Surprisingly, only 7% of the companies surveyed believe that having an inspirational leader has been key. This result may not appeal to the likes of Tesla's Elon Musk, Alibaba's Jack Ma and Amazon's Jeff Bezos, amongst other well-known 'inspirational' leaders.


The research, produced by Pinsent Masons and conducted by MergerMarket, drew its sample of 400 companies from the fastest-growing Western European-based companies evenly split across the following sectors: Advanced Manufacturing & Technology, Financial Services, Energy and Infrastructure. There were 177 private equity owned companies, 133 privately owned, and 90 listed companies.

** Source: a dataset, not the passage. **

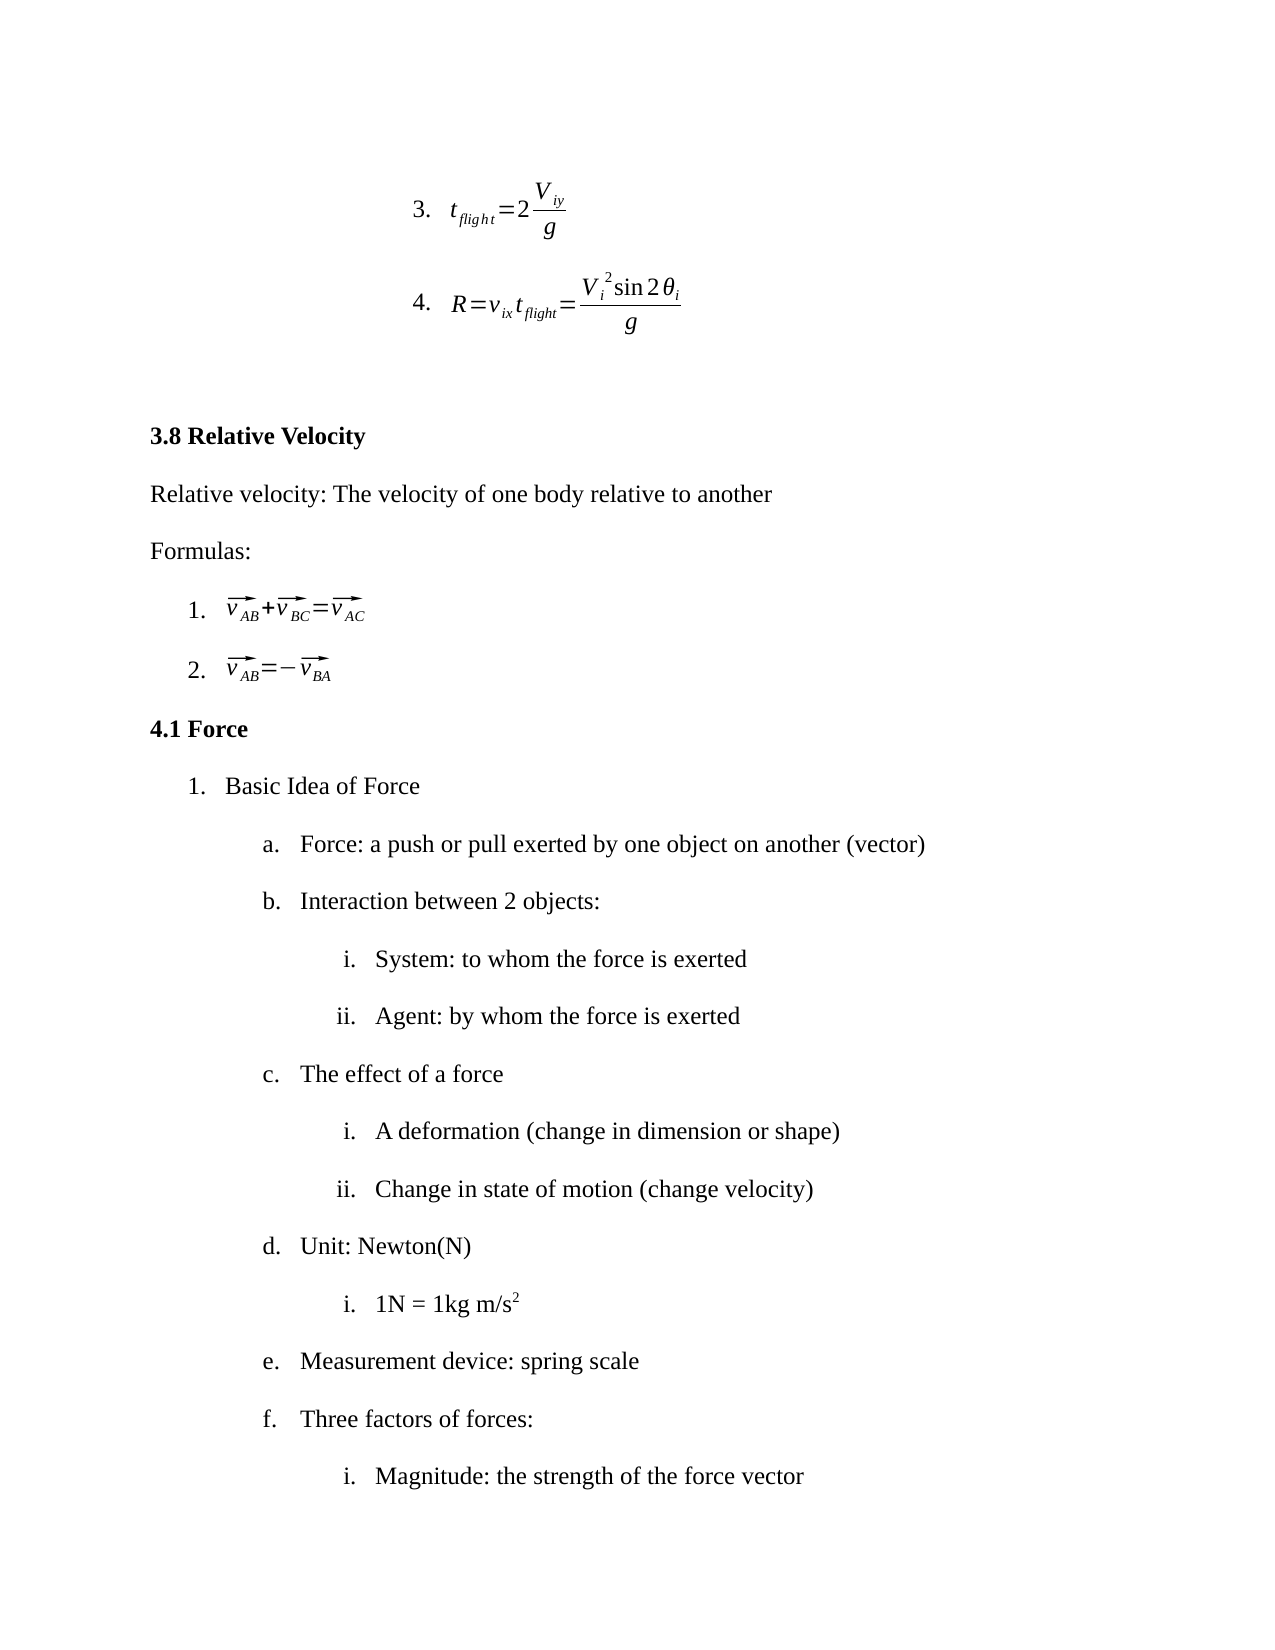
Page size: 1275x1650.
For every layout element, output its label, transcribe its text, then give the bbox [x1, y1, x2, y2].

Identified as "Pacesetters", the companies' growth rates were calculated based on turnover reported in accounts for the past three years. To be eligible for inclusion the companies had to have shown growth in each of the previous two years. There was a minimum turnover threshold for inclusion based on the most recent set of accounts.

John Tyerman, Head of Corporate UK, Pinsent Masons commented:

"Europe’s fastest-growing companies drive job creation, generate additional tax revenue and provide new opportunities for a broad range of stakeholders. Despite playing this vital role, we know comparatively little about the make-up of our fastest-growing businesses – specifically, the skills and qualities that enable them to leave the pack behind.

"Our research identifies three characteristics that are shared by many of the businesses posting the highest growth rates in Europe: collaboration and alliances with other companies, innovation, and a sense of purpose. Other businesses plotting a growth strategy for the years ahead would benefit from understanding what has enabled these 'pacesetters' to succeed."